The rational risk-taker would make a simple calculation of expectation. Half of Rs 150 minus half of Rs 100 yields Rs 25-which is theoretically what you stand to gain. It's a worthy bet. But experiments have shown that people tend to shrink from such bets unless the size of the potential win is at least twice the possible loss; probabilities be damned, to most people, Rs 150 is just not tempting enough to offset the fear of a Rs 100 loss.
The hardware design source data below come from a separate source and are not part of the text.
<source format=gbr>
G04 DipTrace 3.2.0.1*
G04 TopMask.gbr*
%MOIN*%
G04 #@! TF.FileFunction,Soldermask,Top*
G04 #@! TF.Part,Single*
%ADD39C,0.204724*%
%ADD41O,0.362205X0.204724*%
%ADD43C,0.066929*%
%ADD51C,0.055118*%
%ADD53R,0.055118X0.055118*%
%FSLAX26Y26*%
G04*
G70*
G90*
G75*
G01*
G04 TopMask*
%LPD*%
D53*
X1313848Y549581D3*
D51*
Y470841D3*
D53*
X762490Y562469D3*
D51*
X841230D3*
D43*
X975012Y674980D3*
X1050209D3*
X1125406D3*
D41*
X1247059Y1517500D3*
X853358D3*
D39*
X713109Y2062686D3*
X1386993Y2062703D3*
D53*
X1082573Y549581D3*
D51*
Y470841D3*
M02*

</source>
In other words, people have an irrational fear of loss. So the 'rational agent' assumed by standard economic theory turns out to be a rare specimen. And this is significant enough for the 2002 Nobel Prize in Economics to have gone to a psychologist: Daniel Kahneman, the Eugene Higgins Professor of Psychology at Princeton University. He shared his Nobel with Vernon Smith, "for having integrated insights from psychological research into economic science, especially concerning human judgment and decision-making under uncertainty", as the citation went. For most of his career, though, Kahneman worked with Amos Tversky (who died in 1996, the year Peter Bernstein wrote his book on risk), shaping 'Prospect Theory'. Human behaviour can be perplexing, the theory says. Emotions play a role. Guts count. Subjects when offered a choice formulated in one way might display risk-aversion but when offered essentially the same choice formulated in a different way, might display risk-seeking behaviour. And decisions under uncertainty are rarely explained by the classic 'utility function of wealth' model that has always guided economics. What matters, instead, are the attitudes to gains and losses-that too, defined in relation to a reference context. This contextualisation is natural. For, "immersing the hand in water at 20 degrees Celsius will feel pleasantly warm after prolonged immersion in much colder water, and pleasantly cool after immersion in warmer water".